Rule 3.12. Consent to Recommended Disposition. If the parties consent to the recommended disposition, the matter shall be filed with the Supreme Court of Appeals for entry of an order consistent with the recommended disposition. If the Court does not concur with the recommended disposition, the Clerk of the Supreme Court of Appeals shall promptly notify the parties, establish a briefing schedule, and notify the parties of the date and time of oral argument or submission of the case without oral argument before the Supreme Court of Appeals. Following oral argument or submission of the case without oral argument, the Court will file an opinion or order disposing of the case.

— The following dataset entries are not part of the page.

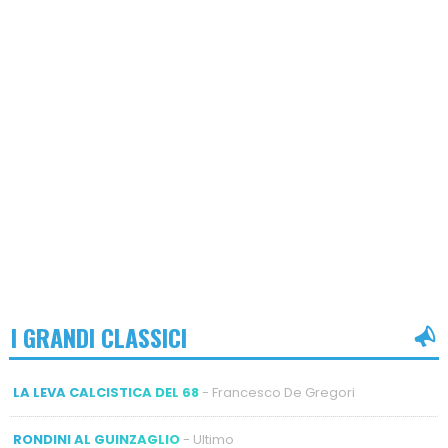
I GRANDI CLASSICI
LA LEVA CALCISTICA DEL 68
- Francesco De Gregori
RONDINI AL GUINZAGLIO
- Ultimo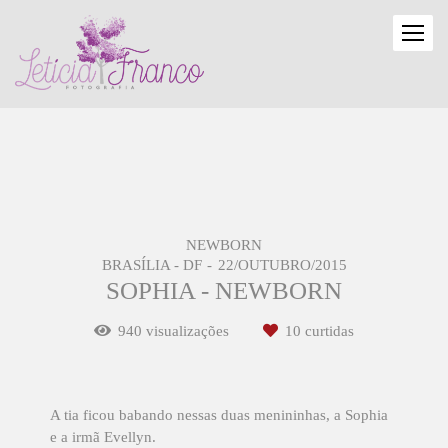
NEWBORN
BRASÍLIA - DF
22/OUTUBRO/2015
SOPHIA - NEWBORN
940
visualizações
10
curtidas
A tia ficou babando nessas duas menininhas, a Sophia
e a irmã Evellyn.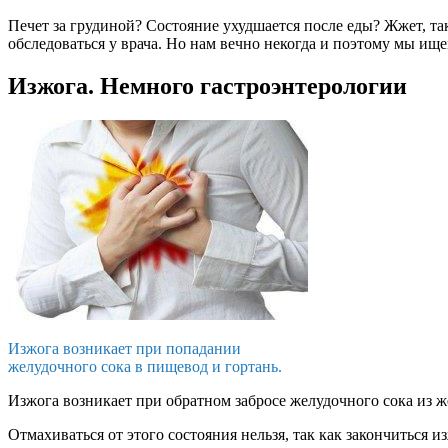
Печет за грудиной? Состояние ухудшается после еды? Жжет, так
обследоваться у врача. Но нам вечно некогда и поэтому мы и
Изжога. Немного гастроэнтерологии
Изжога возникает при попадании
желудочного сока в пищевод и гортань.
Изжога возникает при обратном забросе желудочного сока из ж
Отмахиваться от этого состояния нельзя, так как закончиться 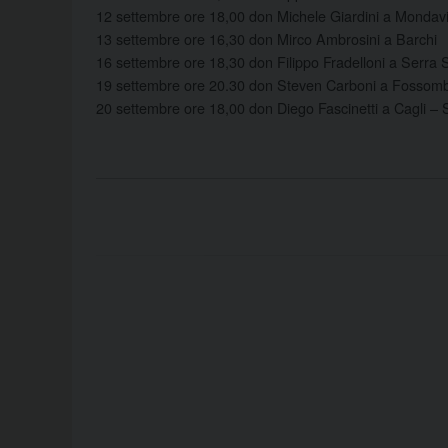
12 settembre ore 18,00 don Michele Giardini a Mondav
13 settembre ore 16,30 don Mirco Ambrosini a Barchi
16 settembre ore 18,30 don Filippo Fradelloni a Serra 
19 settembre ore 20.30 don Steven Carboni a Fossomb
20 settembre ore 18,00 don Diego Fascinetti a Cagli – 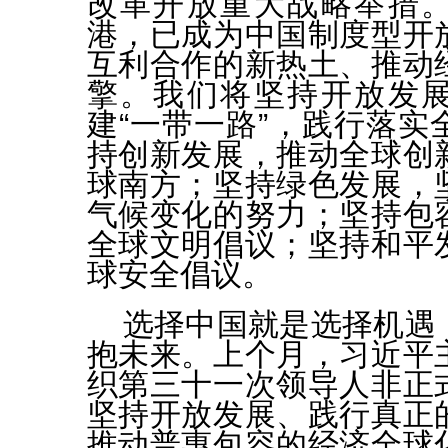
改革开放重大战略举措
港，已成为中国制度型开
互利合作的新热土、推动
擎。我们将坚持开放发
建“一带一路”，践行落实
持创新发展，推动全球创
球南方；坚持绿色发展，
气候变化的努力；坚持包
全球文明倡议；坚持和平
球安全倡议。
选择中国就是选择机遇
抱未来。上个月，习近平
织第三十一次领导人非正
坚持开放发展、践行真正
推动普惠包容的经济全球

Unless otherwise provided in the Court's opinion or order, any sanction will not take effect until after expiration of the rehearing period or the denial of any petition for rehearing.
Rule 3.13.
Objection to Recommended Disposition.
The
filing of any objection to the report of the Hearing Panel
Subcommittee shall constitute commencement of proceedings to
disposition before the Supreme Court of Appeals. The Clerk of
the Supreme Court of Appeals shall promptly establish a
briefing schedule and shall notify the parties of the date and
time of oral argument or submission of the case without oral
argument before the Supreme Court of Appeals. Following oral
argument or submission of the case without oral argument, the
Court will file an opinion or order disposing of the case. Unless
otherwise provided in the Court's opinion or order, any sanction
will not take effect until after expiration of the rehearing period
or the denial of any petition for rehearing.
The Court for good cause shown may upon motion enlarge the time prescribed by these rules or by its order for doing any act, or may permit an act to be done after the expiration of such time.
A Hearing Panel Subcommittee may recommend or the Supreme Court of Appeals may impose any one or more of the following sanctions for a violation of the Rules of Professional Conduct or pursuant to Rule 3.14: (1) probation; (2) restitution; (3) limitation on the nature or extent of future practice; (4) supervised practice; (5) community service; (6) admonishment; (7) reprimand; (8) suspension; or (9) annulment. When a sanction is imposed, the Hearing Panel Subcommittee or the Court shall order the lawyer to reimburse the Lawyer Disciplinary Board for the costs of the disciplinary proceeding unless the Panel or the Court finds the reimbursement will pose an undue hardship on the lawyer. Willful failure to reimburse the Board may be punished as contempt of the Court.